____ Extract

Reducing greenhouse gas emissions is one of the big concerns of our age. The numerous diverging interests pitted against each other on this issue make it a real puzzler for policy makers, though. After many years of public policies aimed at reducing GHGs, layered one on top of the other, it’s time to ask ourselves if our rural regions are not being penalized disproportionately by all of these measures.
Carbon pricing is certainly one of the most effective policy tools for fighting climate change. Such a measure works by attaching a price to certain behaviours, such as fuel consumption, to discourage them. However, this should be done in such a way as to reorganize the tax burdens of individuals and companies rather than increasing those burdens. Indeed, this is a principle that is recognized by many economists.
It must be pointed out that Quebec’s carbon pricing policy increases the price of fuel equally across the entire province. It’s easy to see how this will produce the desired effect in a city like Montreal or Toronto, where people can more easily replace driving with taking the bus and/or subway to get to work or visit friends. The problem is that the alternatives are not nearly as convenient in rural regions, and consumers are therefore held captive. It would be a lot fairer to modulate the price of carbon in such a way that rural residents would not be unduly penalized by what quite frankly becomes just a tax grab.
To take another example, the rigid regulatory framework surrounding the repurposing of inactive wells in Western Canada also deprives the population of interesting economic opportunities, all while posing a risk for the environment and, potentially, human health. The current system allows for reclamation and remediation but not for the repurposing of the land. We, therefore, need to take a fresh look at this very real issue and stop getting bogged down in regulatory processes that move at the speed of quicksand.
For example, it took one project over five years to wade through the layers of regulations in repurposing legacy oil and gas infrastructure for community solar power. When you consider that there are 97,000 inactive wells and 71,000 abandoned wells across Alberta, it’s easy to see that we’re missing out on a promising opportunity to revitalize communities and generate economic activity in a region that has suffered in recent years.

________

The tasks:
a – Name every place that the piece on greenhouse gas policy mentions.
b – Print the piece on greenhouse gas policy from "For example, it" to "in recent years.".
None of the material after this piece is needed.

____ Items

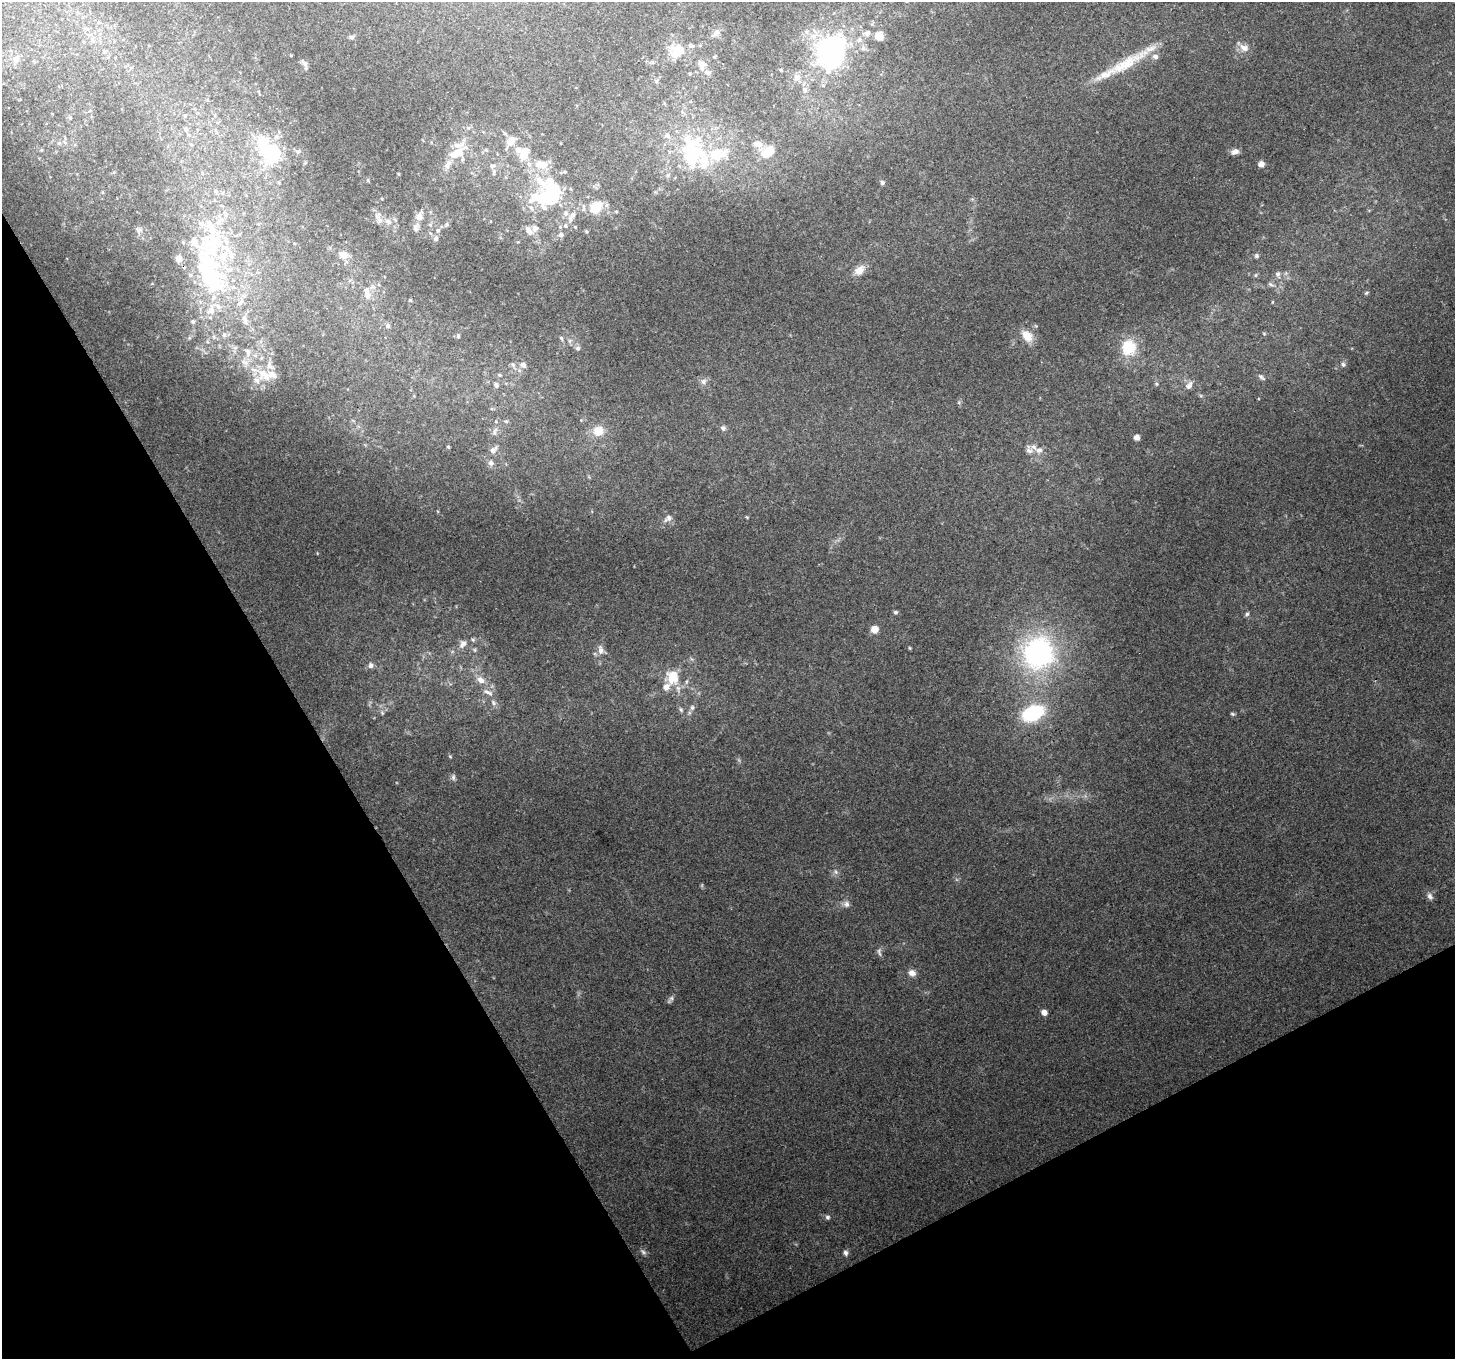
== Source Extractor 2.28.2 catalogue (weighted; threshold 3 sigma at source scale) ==
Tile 14 of 4 x 4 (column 2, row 4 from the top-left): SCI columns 1454-2906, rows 110-1466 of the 5813 x 5708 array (HDU 1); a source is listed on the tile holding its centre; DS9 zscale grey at full resolution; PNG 1457 x 1361 px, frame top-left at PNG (2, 2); no overlay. Shown black and unused: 28% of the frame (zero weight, under 3 of 4 exposures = <1% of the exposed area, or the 3 px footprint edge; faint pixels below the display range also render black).
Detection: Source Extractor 2.28.2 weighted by HDU 2 'WHT'; one run over the whole footprint, this tile lists its part. Background 0.179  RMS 0.0072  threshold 0.0325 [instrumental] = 3 sigma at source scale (4.5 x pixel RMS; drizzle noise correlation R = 1.50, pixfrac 1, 0.0396/0.0396 arcsec/px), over >= 5 px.
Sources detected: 167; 6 inside a brighter object's white glare — not listed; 36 inside a brighter listed object's ellipse — not listed separately; the other 125 listed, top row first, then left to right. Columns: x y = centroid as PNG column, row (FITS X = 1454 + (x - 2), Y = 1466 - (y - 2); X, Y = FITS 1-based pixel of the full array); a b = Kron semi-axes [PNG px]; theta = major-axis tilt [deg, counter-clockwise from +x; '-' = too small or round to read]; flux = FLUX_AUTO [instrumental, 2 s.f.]
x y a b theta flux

________

Answers in order:
a – Quebec, Montreal, Toronto, Western Canada, Alberta

b –
For example, it took one project over five years to wade through the layers of regulations in repurposing legacy oil and gas infrastructure for community solar power. When you consider that there are 97,000 inactive wells and 71,000 abandoned wells across Alberta, it’s easy to see that we’re missing out on a promising opportunity to revitalize communities and generate economic activity in a region that has suffered in recent years.